Separation Anxiety in Dogs

Does your canine buddy sometimes make a mess when he is left alone? Does Fido bark, pace, or whine when you leave? If so, your furry best friend may be suffering from separation anxiety. A local Mt. Airy, MD vet discusses separation anxiety in this article.


It isn’t uncommon for dogs to feel lonely and isolated when they are left by themselves. This condition, officially known as separation anxiety, is rooted in the fact that Fido is a pack animal by nature. In the wild, our canine pals spend all their time with their packs. Your pet thinks of his human family as his pack, and can get quite distressed when separated from them.


The signs of separation anxiety are often mistaken for simple bad doggy behavior. Fido may express his angst in a variety of different ways. Whining, barking, and howling are not uncommon. This may be your pet’s way of trying to let you know where he is! Your furry buddy may also dig, chew, eat things, or defecate inappropriately. Some dogs will even try to escape. This can actually be dangerous, as your pooch could injure himself trying to get out.

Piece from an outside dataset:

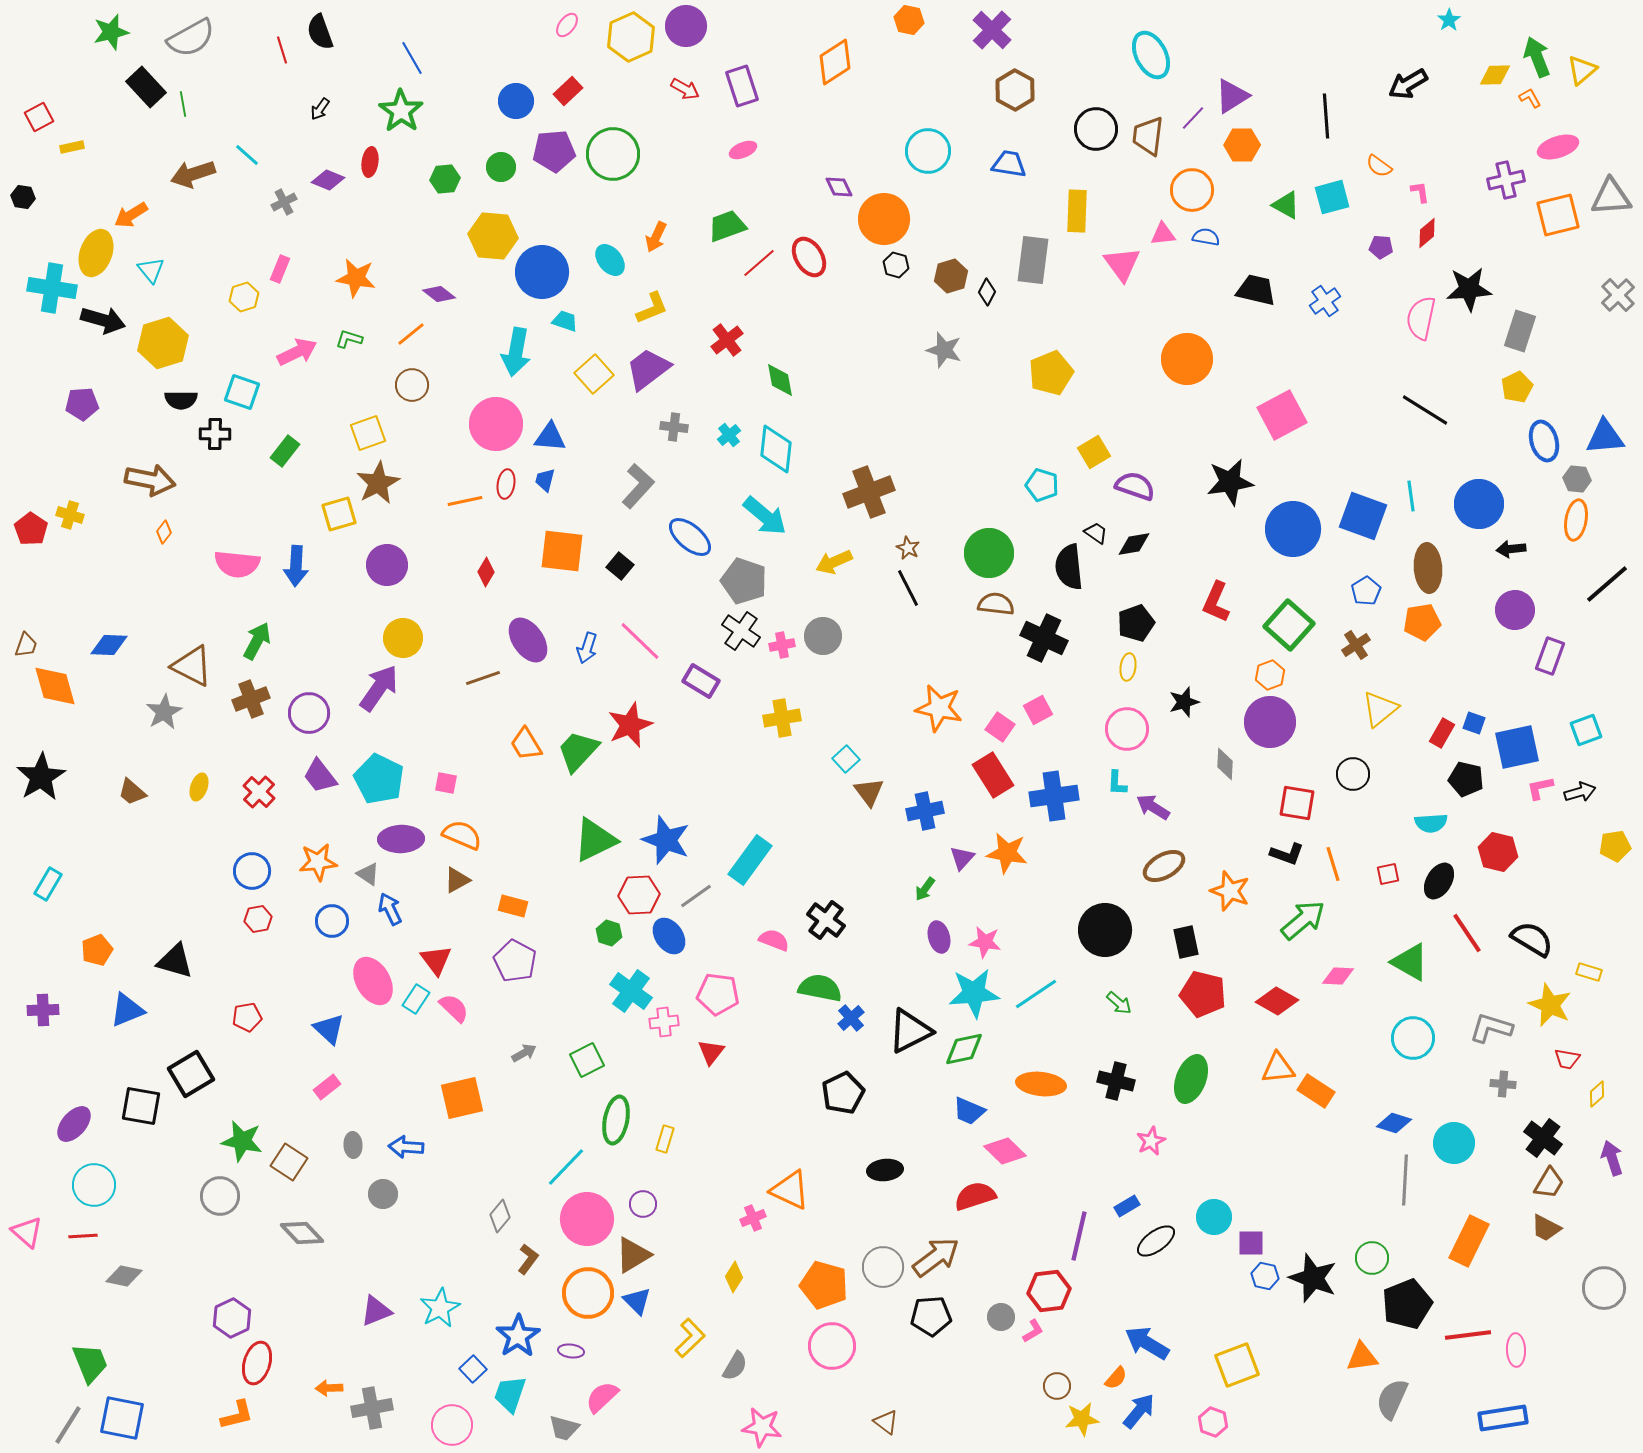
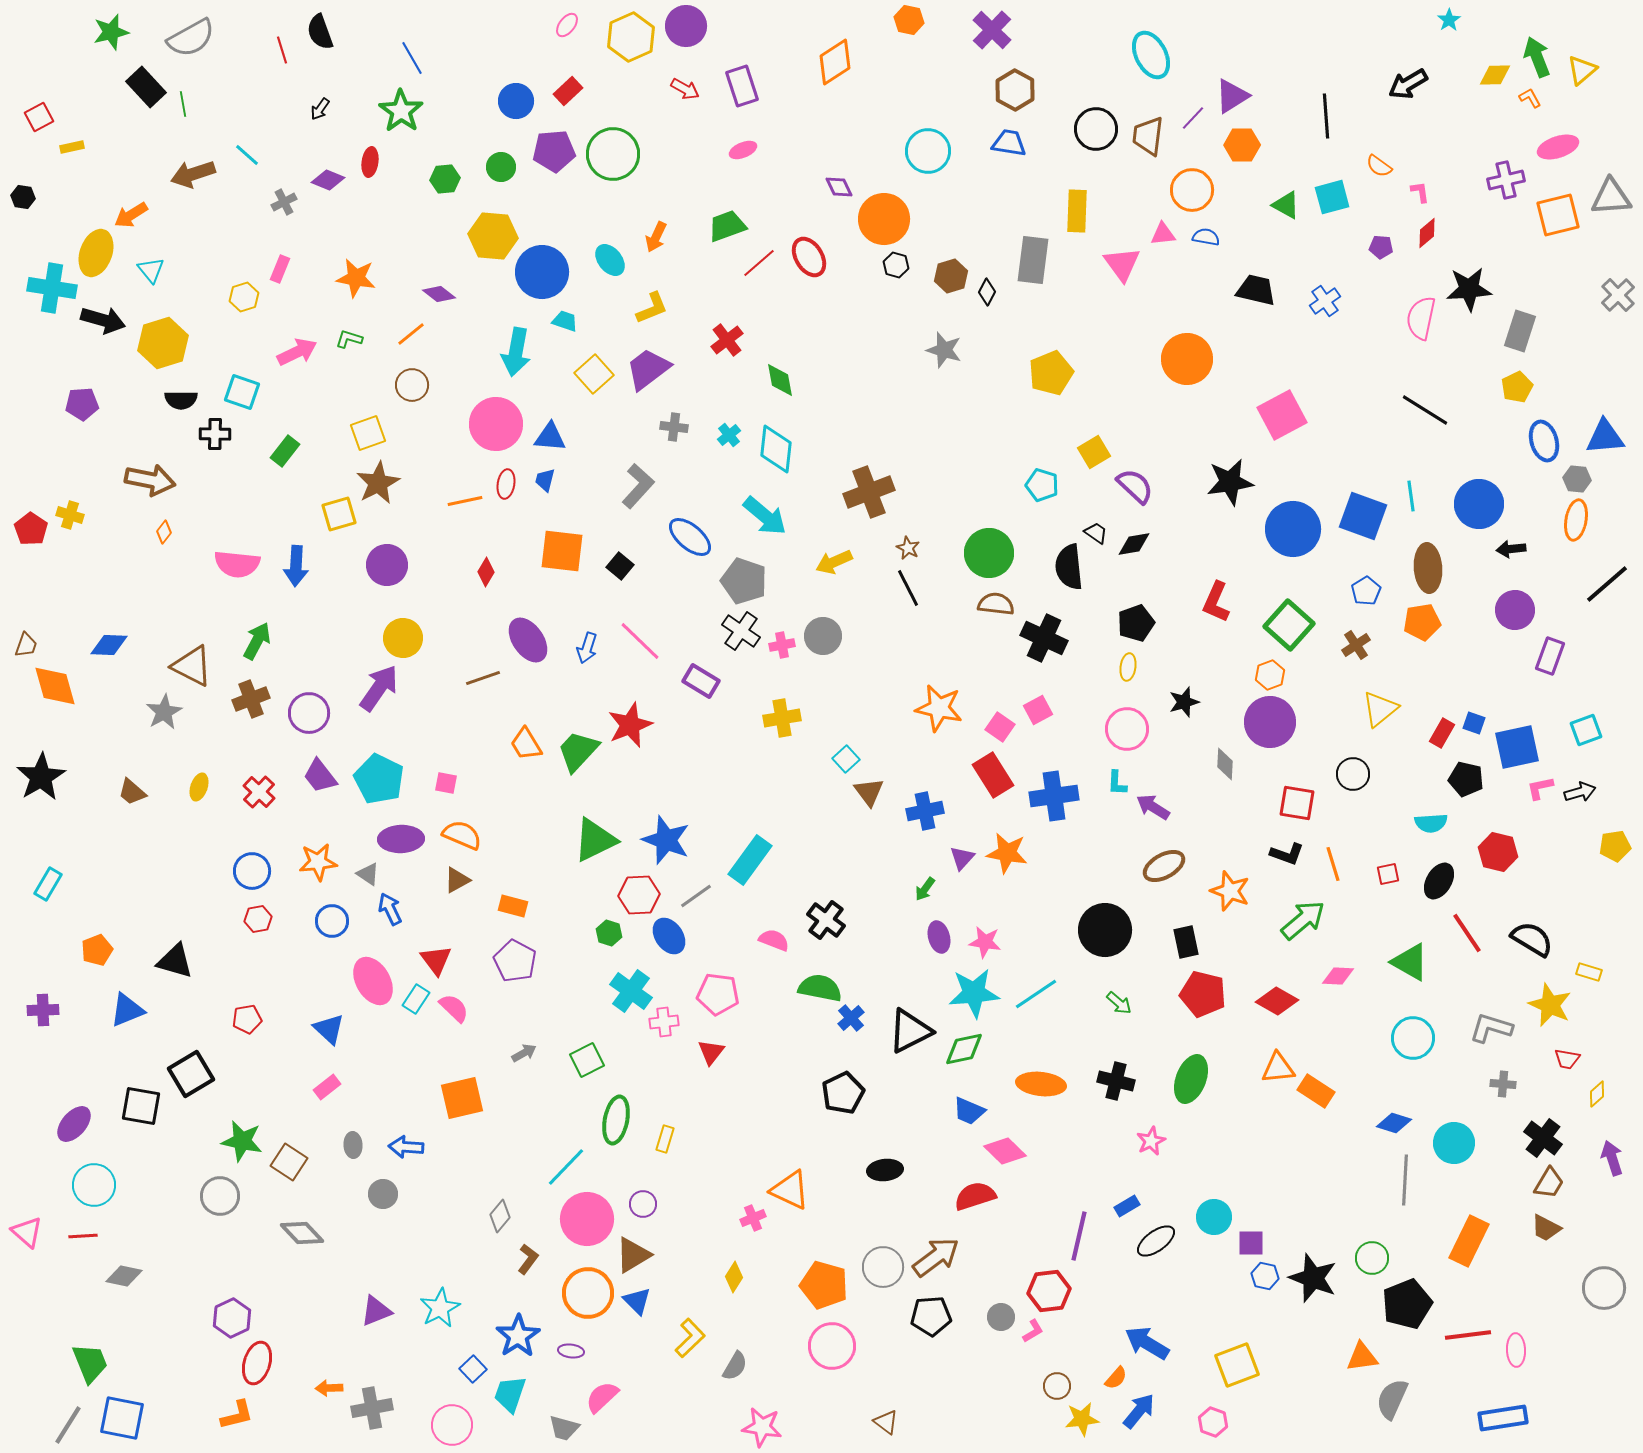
blue trapezoid at (1009, 164): moved 21 px up
purple semicircle at (1135, 486): rotated 24 degrees clockwise
red pentagon at (247, 1017): moved 2 px down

The good news is that separation anxiety can be managed. We recommend taking your dog for a long walk before you leave, and then wearing him out with a vigorous play session. If Fido is tired, he may spend a good chunk his alone time napping. It’s also important to make sure your canine companion has plenty of toys to occupy himself with while you’re out. Leaving a radio on can also help. The voices and music can soothe your furry friend, and keep him from feeling lonely.

What Not To Do

There are also some definite don’ts to keep in mind when dealing with separation anxiety. Never punish your furry pal for acting up in your absence. This may just leave Fido leaving confused or scared, especially after the fact. You also don’t want to go too far in the other direction, and coddle your pup. Drawn-out greetings and farewells may inadvertently reinforce your dog’s bad behavior. Instead, ignore your pooch when you leave and come home. If your four-legged buddy’s anxiety is severe, consult your vet or a professional pet behaviorist.